In this study, we focused on HELLS (helicase, lymphoid-specific), because its expression level was reduced by ectopic expression of miR-150-3p in LUSQ cells. Notably, miR-150-3p binding site was detected in coding region of HELLS gene. It is established concept of miRNA biogenesis that miRNAs are binding 3′-untranslated regions of their target genes, and induce mRNAs degradation [46,47]. In contrast to this theory, the molecular mechanisms by which miRNAs bind to coding regions, and regulate gene expression, is under discussion [46,47]. Several studies have indicated that miRNAs can bind to coding region of mRNAs and control of their expressions [46,47]. It has suggested that the molecular mechanisms of miRNAs expression regulation were differs depending on the site to which miRNAs bound. Previous reports suggested that when the miRNAs binding site are coding region, the major regulatory effect of miRNAs is translational inhibition [46,47]. In this study, we provided the possibility that miR-150-3p can bind coding region of HELLS, and reduced expression of HELLS in LUSQ cells. Additional analysis is needed on the regulatory mechanisms of gene expression for miR-150-3p that bind to the coding region of the genes. Other miRNAs and lncRNAs analyses involved in epigenetic regulation of HELLS are also required.

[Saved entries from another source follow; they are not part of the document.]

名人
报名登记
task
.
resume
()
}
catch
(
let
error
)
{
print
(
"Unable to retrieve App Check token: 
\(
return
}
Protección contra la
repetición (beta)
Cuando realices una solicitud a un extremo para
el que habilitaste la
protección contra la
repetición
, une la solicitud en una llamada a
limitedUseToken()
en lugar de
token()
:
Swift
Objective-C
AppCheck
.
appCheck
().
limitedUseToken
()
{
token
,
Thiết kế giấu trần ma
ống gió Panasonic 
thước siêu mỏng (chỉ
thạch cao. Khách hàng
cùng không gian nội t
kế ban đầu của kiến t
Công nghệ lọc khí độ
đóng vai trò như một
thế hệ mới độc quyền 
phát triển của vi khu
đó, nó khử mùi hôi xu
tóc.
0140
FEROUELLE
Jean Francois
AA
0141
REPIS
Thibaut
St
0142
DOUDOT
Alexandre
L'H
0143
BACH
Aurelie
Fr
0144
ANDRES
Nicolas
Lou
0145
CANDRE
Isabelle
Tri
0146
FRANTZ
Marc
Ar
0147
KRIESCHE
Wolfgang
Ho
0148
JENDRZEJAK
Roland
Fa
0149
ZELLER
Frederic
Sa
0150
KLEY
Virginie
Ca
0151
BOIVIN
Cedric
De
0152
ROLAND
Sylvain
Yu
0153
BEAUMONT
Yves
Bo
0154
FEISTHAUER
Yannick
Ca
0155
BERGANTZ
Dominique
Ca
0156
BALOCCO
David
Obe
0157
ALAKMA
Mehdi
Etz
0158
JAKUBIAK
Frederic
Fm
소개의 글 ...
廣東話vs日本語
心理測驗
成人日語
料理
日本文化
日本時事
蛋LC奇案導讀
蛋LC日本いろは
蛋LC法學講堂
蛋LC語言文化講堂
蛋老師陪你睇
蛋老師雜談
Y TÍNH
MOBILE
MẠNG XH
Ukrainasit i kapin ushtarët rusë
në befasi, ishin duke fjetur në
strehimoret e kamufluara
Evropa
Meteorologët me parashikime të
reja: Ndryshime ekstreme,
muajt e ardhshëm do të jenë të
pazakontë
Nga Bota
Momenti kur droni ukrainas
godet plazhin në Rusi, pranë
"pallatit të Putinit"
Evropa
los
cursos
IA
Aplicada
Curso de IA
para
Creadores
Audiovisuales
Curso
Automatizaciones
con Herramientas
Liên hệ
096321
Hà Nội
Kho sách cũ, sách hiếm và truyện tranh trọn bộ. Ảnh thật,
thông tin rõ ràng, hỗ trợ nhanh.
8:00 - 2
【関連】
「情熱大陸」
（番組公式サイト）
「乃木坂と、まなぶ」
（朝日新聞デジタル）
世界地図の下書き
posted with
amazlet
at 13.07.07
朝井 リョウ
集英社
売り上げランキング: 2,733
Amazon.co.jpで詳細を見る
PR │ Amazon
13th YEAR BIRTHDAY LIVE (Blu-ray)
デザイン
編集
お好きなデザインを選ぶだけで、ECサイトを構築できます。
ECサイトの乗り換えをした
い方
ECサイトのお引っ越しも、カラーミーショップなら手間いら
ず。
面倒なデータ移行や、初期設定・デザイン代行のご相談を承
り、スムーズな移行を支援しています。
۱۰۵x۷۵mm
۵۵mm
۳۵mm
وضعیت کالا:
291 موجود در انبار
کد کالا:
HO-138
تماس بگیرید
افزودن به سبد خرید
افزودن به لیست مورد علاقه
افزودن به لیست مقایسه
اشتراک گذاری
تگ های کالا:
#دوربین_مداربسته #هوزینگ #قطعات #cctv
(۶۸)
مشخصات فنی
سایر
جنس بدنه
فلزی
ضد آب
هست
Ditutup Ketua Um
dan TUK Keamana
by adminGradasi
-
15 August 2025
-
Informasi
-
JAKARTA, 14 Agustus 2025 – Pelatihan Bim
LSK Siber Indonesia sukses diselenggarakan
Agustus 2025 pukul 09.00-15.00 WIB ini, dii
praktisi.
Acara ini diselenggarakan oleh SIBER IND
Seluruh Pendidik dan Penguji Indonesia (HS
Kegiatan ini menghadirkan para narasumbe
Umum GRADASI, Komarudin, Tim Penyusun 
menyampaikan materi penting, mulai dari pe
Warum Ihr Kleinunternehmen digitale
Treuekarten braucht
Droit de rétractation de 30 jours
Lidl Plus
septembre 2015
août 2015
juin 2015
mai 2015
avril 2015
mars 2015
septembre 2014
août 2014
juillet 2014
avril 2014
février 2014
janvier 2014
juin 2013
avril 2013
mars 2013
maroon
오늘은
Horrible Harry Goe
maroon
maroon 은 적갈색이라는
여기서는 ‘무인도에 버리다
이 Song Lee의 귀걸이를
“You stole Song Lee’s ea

In this study, we focused on HELLS (helicase, lymphoid specific), which belongs to the SNF2 family of chromatin-remodeling ATPases [48]. HELLS is recruited to specific DNA sites to control the transcription of targeted genes [49]. Importantly, HELLS expression is directly controlled by the E2F1 transcription factor, and HELLS acts as an E2F3 transcriptional co-activator, resulting in the expression of cell cycle-related genes [50]. Overexpression of HELLS was reported in several types of cancers, e.g., nasopharyngeal carcinoma, hepatocellular carcinoma, colorectal cancer and pancreatic cancer [49,51,52,53]. In pancreatic cancer patients, the expression of HELLS is correlated with clinical stage and the prediction of short survival. Moreover, HELLS knockdown leads to cell cycle arrest and enhanced cisplatin sensitivity of pancreatic cancer cells [51]. Our present study of LUSQ cells confirmed that depletion of HELLS attenuates cancer cell aggressive phenotypes. Consequently, aberrant HELLS expression is closely linked to the malignant progression of several cancers, suggesting that HELLS is a candidate therapeutic target for these cancers.

In this study, a total of 49 putative target was identified as miR-150-3p regulation in LUSQ cells. Large-scale cohort studies of these genes may reveal new diagnostic markers for LUSQ. Furthermore, it is also an important issue to investigate the relationship between genomic mutations or treatment response in patients with LUSQ and the expression of these genes. Further analysis of miRNA-controlled molecular networks will lead to the search for diagnostic markers and therapeutic targets for this disease.

5. Conclusions

Analysis of the TCGA database showed that miR-150-3p expression was significantly downregulated in LUSQ clinical specimens. Ectopic expression assays demonstrated that miR-150-3p inhibited the aggressiveness of LUSQ cells, suggesting that miR-150-3p acts as a tumor suppressor. Interestingly, miR-150-3p was found to controlled cell cycle-related genes. The expression of HELLS, among the various cell cycle regulators, was demonstrated to be directly controlled by miR-150-3p, and its aberrant expression enhanced the malignant phenotypes of LUSQ cells. Results here and from our previous studies demonstrate that both strands of pre-miR-150 (the miR-150-5p guide strand and miR-150-3p passenger strand) have extremely important tumor suppressor functions in LUSQ cells. Involvement of the passenger strand of miRNA in LUSQ molecular pathogenesis is a new concept in cancer research.